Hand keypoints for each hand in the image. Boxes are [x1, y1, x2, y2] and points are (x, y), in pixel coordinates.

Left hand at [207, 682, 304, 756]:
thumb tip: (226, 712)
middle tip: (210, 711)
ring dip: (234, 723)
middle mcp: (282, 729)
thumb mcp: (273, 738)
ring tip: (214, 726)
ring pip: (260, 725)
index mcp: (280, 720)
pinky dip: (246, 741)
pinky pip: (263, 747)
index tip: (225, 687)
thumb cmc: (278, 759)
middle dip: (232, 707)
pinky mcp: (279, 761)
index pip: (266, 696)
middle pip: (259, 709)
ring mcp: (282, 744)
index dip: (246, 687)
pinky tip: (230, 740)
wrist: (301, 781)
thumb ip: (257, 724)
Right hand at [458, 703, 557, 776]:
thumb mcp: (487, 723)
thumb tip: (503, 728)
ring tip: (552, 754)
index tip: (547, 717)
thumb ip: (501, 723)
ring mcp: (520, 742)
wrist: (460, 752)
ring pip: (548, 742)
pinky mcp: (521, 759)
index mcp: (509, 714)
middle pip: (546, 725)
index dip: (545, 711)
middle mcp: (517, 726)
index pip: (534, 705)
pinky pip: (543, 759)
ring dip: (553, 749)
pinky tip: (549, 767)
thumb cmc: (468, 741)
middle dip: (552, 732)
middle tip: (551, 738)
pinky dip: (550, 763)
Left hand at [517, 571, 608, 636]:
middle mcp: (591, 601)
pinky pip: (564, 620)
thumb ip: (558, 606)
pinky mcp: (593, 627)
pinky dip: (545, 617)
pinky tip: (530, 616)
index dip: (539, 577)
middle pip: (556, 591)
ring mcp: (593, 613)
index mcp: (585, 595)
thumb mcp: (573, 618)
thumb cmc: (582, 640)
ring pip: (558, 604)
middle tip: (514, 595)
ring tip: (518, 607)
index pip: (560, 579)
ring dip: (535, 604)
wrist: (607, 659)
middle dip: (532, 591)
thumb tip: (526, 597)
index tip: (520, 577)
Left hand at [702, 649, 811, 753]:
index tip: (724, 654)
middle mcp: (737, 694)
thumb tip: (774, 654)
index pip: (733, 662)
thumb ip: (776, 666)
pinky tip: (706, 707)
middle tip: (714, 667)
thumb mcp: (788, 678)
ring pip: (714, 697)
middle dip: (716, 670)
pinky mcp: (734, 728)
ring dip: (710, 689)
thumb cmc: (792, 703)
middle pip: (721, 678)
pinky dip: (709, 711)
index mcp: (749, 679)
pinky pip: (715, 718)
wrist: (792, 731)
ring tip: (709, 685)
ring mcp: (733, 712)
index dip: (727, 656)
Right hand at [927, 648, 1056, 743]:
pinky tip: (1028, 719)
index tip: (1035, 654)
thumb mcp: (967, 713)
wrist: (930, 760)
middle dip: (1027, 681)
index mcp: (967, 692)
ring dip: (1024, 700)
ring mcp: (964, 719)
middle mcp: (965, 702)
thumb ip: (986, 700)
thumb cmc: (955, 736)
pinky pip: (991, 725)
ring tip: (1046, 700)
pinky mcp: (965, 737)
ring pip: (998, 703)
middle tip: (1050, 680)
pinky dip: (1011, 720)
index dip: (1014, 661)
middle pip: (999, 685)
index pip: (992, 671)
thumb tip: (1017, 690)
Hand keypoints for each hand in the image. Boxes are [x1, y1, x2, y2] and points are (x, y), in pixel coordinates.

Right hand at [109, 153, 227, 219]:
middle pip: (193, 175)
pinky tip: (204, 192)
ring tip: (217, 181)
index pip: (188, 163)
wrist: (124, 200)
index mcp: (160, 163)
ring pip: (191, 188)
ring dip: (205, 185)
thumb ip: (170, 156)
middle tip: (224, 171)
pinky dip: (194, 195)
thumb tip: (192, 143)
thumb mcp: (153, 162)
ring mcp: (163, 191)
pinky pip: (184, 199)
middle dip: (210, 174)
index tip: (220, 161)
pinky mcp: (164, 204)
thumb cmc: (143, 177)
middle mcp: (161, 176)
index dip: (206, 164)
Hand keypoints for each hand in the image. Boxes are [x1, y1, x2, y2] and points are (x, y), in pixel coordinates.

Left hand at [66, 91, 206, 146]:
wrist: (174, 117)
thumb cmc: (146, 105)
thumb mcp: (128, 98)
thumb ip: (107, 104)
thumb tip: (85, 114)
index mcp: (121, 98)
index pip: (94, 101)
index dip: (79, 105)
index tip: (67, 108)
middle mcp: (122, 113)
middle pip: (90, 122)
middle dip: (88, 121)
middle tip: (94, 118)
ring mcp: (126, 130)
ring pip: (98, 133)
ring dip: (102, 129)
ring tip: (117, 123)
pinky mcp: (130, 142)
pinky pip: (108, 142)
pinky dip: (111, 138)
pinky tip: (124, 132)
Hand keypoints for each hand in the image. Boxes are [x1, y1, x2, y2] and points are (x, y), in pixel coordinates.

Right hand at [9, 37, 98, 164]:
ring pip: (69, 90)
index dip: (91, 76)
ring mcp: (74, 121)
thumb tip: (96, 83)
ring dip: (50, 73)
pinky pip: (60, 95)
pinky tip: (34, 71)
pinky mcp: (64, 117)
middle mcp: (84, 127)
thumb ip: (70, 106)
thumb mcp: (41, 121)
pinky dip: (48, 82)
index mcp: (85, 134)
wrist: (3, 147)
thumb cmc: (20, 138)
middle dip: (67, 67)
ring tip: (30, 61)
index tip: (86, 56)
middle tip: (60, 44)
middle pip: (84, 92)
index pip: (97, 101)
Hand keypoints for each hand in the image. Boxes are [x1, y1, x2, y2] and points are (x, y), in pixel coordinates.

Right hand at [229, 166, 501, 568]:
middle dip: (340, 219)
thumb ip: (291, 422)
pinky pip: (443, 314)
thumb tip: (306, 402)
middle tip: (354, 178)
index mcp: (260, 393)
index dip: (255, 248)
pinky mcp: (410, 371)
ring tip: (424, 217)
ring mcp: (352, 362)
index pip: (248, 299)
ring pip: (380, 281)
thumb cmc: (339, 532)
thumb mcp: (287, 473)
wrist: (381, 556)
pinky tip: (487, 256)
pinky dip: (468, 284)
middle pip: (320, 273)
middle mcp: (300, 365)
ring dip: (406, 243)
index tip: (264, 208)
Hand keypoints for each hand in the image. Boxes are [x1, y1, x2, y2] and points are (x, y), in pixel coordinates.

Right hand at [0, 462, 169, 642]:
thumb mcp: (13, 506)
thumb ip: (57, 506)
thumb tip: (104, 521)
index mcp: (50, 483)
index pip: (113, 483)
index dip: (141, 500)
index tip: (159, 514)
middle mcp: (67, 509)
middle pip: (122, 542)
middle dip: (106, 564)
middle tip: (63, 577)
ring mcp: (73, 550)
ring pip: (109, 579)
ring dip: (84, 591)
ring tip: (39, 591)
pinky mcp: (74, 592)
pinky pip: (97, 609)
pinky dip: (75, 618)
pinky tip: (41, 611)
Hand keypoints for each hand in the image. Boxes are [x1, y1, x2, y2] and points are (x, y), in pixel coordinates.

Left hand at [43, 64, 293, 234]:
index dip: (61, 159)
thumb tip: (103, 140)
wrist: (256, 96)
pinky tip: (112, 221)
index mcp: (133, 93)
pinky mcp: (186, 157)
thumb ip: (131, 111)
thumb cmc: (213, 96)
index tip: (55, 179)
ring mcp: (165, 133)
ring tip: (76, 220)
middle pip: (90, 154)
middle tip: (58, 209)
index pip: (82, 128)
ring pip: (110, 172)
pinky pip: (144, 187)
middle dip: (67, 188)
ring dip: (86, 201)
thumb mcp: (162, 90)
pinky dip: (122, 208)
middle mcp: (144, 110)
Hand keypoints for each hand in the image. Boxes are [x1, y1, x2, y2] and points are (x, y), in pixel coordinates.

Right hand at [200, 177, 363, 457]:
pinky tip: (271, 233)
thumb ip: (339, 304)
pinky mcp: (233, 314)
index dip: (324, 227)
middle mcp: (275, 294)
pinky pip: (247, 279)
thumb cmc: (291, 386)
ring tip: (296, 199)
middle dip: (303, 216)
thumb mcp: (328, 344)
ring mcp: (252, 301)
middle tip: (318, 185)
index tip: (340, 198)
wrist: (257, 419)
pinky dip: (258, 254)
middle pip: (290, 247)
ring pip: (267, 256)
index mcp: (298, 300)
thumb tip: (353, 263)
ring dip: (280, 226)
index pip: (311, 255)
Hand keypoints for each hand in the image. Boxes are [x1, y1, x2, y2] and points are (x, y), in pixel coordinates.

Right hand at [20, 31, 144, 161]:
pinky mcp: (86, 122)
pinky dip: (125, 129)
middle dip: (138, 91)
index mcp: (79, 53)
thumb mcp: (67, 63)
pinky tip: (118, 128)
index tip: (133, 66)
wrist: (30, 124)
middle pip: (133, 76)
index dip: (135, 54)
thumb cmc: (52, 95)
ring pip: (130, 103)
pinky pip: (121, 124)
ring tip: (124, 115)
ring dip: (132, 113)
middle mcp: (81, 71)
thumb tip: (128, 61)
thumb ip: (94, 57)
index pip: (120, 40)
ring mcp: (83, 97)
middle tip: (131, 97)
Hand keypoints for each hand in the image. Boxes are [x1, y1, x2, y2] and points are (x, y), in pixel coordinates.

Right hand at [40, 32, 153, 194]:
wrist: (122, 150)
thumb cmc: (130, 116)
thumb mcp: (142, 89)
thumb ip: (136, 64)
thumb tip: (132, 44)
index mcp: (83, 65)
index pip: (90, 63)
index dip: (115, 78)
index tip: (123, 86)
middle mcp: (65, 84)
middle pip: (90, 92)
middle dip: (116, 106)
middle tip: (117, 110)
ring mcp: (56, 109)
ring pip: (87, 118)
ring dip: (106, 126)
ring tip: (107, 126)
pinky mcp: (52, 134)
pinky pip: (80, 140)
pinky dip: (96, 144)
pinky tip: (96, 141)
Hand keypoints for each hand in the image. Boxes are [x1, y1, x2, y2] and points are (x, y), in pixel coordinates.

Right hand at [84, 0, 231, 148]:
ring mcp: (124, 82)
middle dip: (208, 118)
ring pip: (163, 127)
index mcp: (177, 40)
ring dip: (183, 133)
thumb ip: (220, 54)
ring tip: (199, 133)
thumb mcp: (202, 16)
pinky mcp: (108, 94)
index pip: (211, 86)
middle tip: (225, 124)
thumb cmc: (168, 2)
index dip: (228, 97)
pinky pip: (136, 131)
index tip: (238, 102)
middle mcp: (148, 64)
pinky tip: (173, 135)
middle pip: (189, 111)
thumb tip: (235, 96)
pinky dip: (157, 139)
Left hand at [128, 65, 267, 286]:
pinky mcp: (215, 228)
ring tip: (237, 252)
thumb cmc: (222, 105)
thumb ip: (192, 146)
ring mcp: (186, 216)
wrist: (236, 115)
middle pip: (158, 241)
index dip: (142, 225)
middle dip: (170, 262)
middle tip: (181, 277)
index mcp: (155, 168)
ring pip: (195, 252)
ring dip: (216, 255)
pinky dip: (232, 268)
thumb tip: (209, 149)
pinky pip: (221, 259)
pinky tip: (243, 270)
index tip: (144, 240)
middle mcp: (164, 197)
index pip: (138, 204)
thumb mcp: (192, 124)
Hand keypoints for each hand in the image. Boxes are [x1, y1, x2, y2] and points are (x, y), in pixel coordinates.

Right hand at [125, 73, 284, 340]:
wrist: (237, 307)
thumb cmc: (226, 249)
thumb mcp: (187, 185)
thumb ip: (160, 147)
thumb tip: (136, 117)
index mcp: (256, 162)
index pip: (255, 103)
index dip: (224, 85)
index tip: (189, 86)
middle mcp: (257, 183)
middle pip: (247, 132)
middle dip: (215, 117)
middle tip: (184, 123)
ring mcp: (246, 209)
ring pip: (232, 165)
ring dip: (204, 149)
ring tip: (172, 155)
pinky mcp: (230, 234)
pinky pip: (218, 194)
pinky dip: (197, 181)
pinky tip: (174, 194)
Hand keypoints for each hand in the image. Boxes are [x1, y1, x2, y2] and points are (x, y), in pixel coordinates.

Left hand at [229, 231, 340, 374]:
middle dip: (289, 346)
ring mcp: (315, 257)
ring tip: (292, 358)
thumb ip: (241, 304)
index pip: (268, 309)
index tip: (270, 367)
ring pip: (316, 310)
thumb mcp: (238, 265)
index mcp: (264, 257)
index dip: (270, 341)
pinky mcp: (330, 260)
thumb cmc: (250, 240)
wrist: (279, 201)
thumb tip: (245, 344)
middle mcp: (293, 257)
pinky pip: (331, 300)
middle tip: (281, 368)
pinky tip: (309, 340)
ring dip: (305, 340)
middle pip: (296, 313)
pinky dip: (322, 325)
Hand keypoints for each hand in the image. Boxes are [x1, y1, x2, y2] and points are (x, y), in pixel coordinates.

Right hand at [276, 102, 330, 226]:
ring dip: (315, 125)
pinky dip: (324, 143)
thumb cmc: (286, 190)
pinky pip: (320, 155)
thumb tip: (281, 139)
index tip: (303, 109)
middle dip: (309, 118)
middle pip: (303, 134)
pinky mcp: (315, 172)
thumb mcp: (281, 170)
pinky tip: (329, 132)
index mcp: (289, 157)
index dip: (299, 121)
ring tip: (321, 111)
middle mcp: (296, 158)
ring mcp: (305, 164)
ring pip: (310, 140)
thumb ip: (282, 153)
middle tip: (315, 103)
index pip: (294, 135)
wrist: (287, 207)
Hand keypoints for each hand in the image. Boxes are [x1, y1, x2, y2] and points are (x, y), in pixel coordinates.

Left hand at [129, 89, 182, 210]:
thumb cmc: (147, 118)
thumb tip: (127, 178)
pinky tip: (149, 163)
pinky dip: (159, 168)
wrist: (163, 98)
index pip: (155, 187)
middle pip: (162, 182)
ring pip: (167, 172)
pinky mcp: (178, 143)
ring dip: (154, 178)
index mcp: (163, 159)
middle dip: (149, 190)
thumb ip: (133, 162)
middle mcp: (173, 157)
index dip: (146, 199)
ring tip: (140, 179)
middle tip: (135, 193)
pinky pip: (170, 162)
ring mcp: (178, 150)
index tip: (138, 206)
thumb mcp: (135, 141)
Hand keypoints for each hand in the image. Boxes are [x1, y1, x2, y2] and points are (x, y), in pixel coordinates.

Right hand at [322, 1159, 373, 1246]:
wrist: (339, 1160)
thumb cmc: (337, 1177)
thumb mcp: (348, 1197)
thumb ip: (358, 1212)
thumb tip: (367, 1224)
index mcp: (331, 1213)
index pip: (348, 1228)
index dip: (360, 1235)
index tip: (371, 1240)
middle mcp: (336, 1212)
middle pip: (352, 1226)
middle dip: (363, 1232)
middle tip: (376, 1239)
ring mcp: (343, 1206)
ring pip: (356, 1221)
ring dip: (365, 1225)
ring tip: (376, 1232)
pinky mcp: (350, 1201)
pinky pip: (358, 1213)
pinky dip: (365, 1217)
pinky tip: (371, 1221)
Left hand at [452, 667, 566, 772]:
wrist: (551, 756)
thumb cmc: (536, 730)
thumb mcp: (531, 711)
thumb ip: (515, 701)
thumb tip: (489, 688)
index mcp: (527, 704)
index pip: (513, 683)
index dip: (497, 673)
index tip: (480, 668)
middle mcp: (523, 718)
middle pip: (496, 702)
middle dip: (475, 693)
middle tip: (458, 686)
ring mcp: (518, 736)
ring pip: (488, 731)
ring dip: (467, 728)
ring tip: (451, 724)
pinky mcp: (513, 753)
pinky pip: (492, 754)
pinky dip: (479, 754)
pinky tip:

* Exercise instructions:
The lines to extract from the data above begin with the line containing "thumb ip: (501, 723)" and end with the line containing "ring tip: (518, 607)". Extract them exactly, including both.

* Answer box:
thumb ip: (501, 723)
ring mcp: (520, 742)
wrist: (460, 752)
ring pip: (548, 742)
pinky mcp: (521, 759)
index mcp: (509, 714)
middle pip: (546, 725)
index dip: (545, 711)
middle mcp: (517, 726)
index pip: (534, 705)
pinky pip: (543, 759)
ring dip: (553, 749)
pinky tip: (549, 767)
thumb cmc: (468, 741)
middle dip: (552, 732)
middle tip: (551, 738)
pinky dip: (550, 763)
Left hand at [517, 571, 608, 636]:
middle mcp: (591, 601)
pinky pip: (564, 620)
thumb ip: (558, 606)
pinky mcp: (593, 627)
pinky dip: (545, 617)
pinky tip: (530, 616)
index dip: (539, 577)
middle pip: (556, 591)
ring mcp: (593, 613)
index mcp: (585, 595)
thumb mcp: (573, 618)
thumb cmc: (582, 640)
ring pip: (558, 604)
middle tip: (514, 595)
ring tip: (518, 607)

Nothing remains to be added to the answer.